In 1999, she joined DC Moore Gallery, where she had seven solo exhibitions. Reviewing one of them in 2009, Roberta Smith wrote in The New York Times that, “DC Moore is showing Jane Wilson’s latest luminous landscapes, which may be her best. They relegate land or water to a low-lying narrow strip to let light and clouds work their magic. The real subject here is color, which may make Ms. Wilson a postabstract Color Field painter.”

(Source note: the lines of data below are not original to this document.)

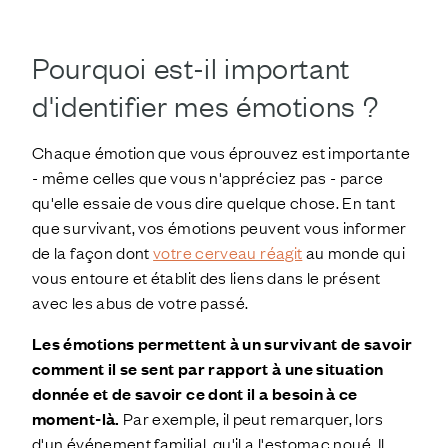
Pourquoi est-il important
d'identifier mes émotions ?
Chaque émotion que vous éprouvez est importante
- même celles que vous n'appréciez pas - parce
qu'elle essaie de vous dire quelque chose. En tant
que survivant, vos émotions peuvent vous informer
de la façon dont
votre cerveau réagit
au monde qui
vous entoure et établit des liens dans le présent
avec les abus de votre passé.
Les émotions permettent à un survivant de savoir
comment il se sent par rapport à une situation
donnée et de savoir ce dont il a besoin à ce
moment-là.
Par exemple, il peut remarquer, lors
d'un événement familial, qu'il a l'estomac noué. Il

In her 2009 book on the artist, Elisabeth Sussman, Curator at the Whitney Museum of American Art, wrote,
What I find so remarkable about confronting Jane Wilson’s paintings in the twenty-first century is how elegiac they look and how they simultaneously recall the poetic sensibilities of mid-century, when the syntax was kept simple, when everyday renditions of land and sky or ordinary life could be once benevolent and metaphysical – simple situations redolent of the vagaries and complexities of the day-to-day. The paintings are at the same time a “non-space,” an atmosphere in which we are lost, without perspective. The spectator is an observer, a navigator; the destination is drifting, like the clouds, and changing.
Wilson received numerous awards and honors during her lifetime, from organizations such as the Louis Comfort Tiffany Foundation, Ingram Merrill Foundation, American Academy of Arts and Letters, National Academy of Design, and Guild Hall Museum. She was a visiting professor at colleges and universities across the country, including Parsons School of Design from 1973-83, and thirteen years at Columbia University School of Art, where she was Acting Chair from 1986-88. She was also a visiting artist and served on the Board of Governors of Skowhegan School of Painting and Sculpture, Maine from 1981-1990. Her paintings are in many museum collections, including those of the Museum of Modern Art, Metropolitan Museum of Art, Whitney Museum of American Art, Hirshhorn Museum and Sculpture Garden, Art Institute of Chicago, and San Francisco Museum of Modern Art.
Jane Wilson is survived by her husband of sixty-seven years, the photographer and writer John Gruen, and their daughter, Julia Gruen, executive director of the Keith Haring Foundation.